The Hilly Path, Ville d'Avray
Alfred Sisley·1879
Historical Context
The Hilly Path, Ville d'Avray at the Speed Art Museum dates from 1879, when Sisley was working through the villages and wooded terrain west of Paris that had attracted generations of landscape painters before him. Ville d'Avray was associated above all with Corot, who had painted its famous pond in dozens of canvases — silvery, atmospheric images that defined the Barbizon school's approach to intimate landscape. Sisley's approach to the same village territory shows the shift from the Barbizon aesthetic to the Impressionist one: where Corot built his tonalities from memory and studio imagination, Sisley worked directly from observation, the broken color and direct light of open-air painting replacing Corot's unified, meditative tone. The hilly path subject gave him a diagonal compositional device — the road ascending toward a crest, the viewer invited to climb — that contrasts with his more characteristic horizontal river views. The Speed Art Museum in Louisville, one of the American South's significant art institutions, holds this canvas as evidence of Sisley's range beyond the Seine and Loing river subjects for which he is best known.
Technical Analysis
The diagonal composition of the ascending path is reinforced by the flanking trees whose verticals create rhythm against the slope.

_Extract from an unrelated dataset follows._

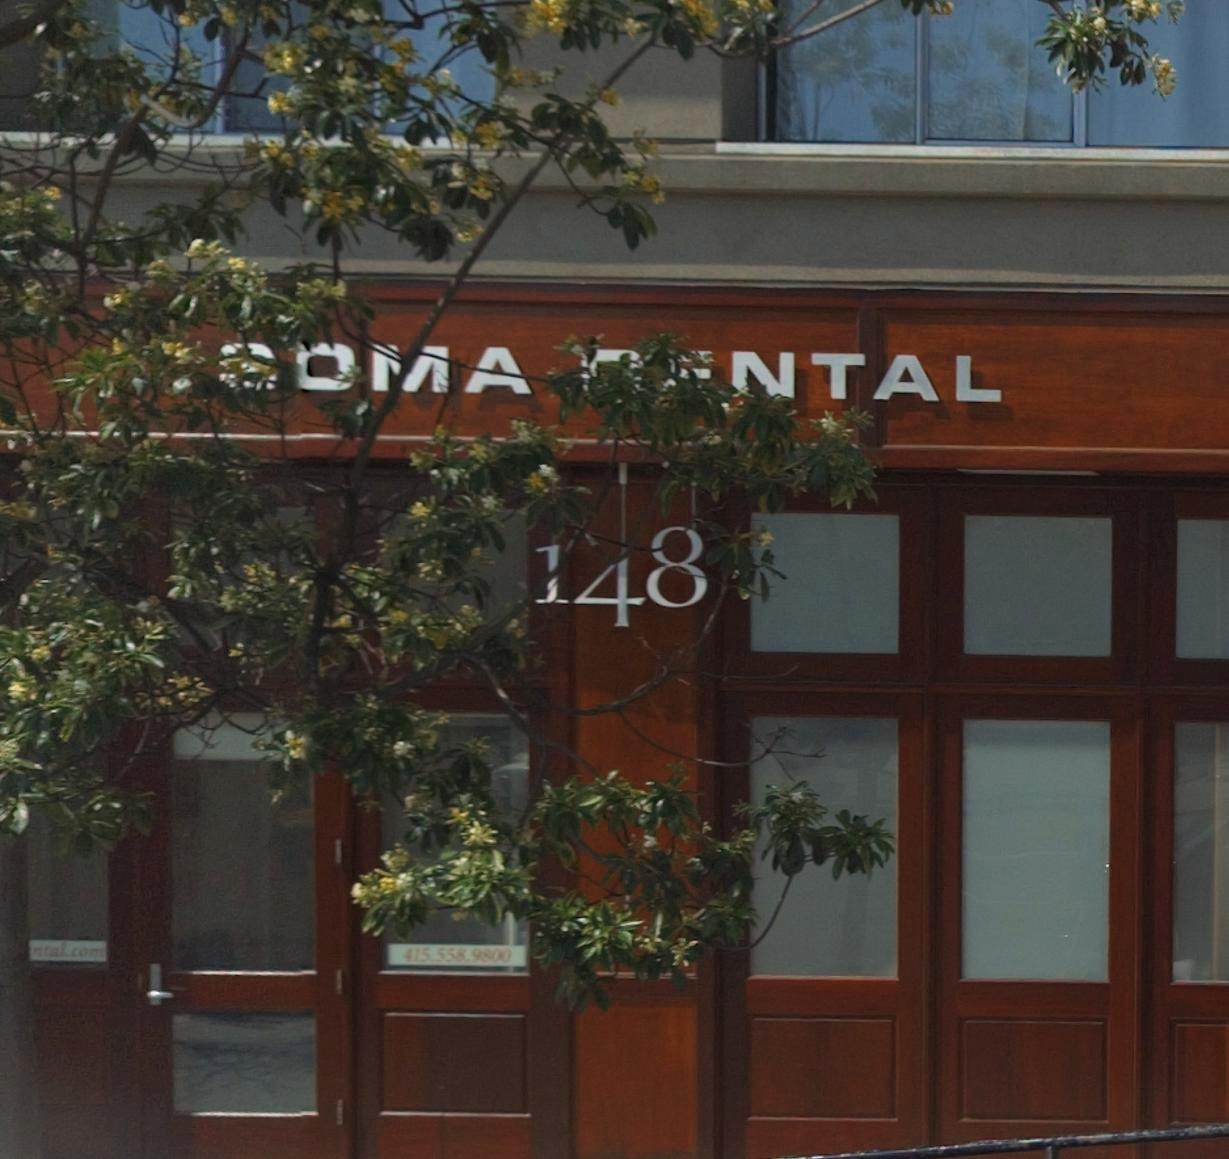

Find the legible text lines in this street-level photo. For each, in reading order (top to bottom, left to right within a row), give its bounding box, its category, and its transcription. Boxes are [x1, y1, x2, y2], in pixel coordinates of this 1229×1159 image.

[806, 350, 1010, 407] BusinessName: TAL
[530, 522, 710, 633] StreetNumber: 148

Sisley handles the dappled light under tree canopy with short, varied strokes of green, yellow, and ochre that suggest both light and shadow without detailed modeling.
Look Closer
- ◆The hilly path rises steeply through the composition, from warm foreground to cool sky.
- ◆Tall poplars line the upper path — Corot's trees, their vertical accents carrying his tradition.
- ◆A figure ascending the path creates a scale reference and narrative — someone climbing toward light.
- ◆Sisley uses warm ochre and gold in the path's surface to suggest autumn or dry-summer ground.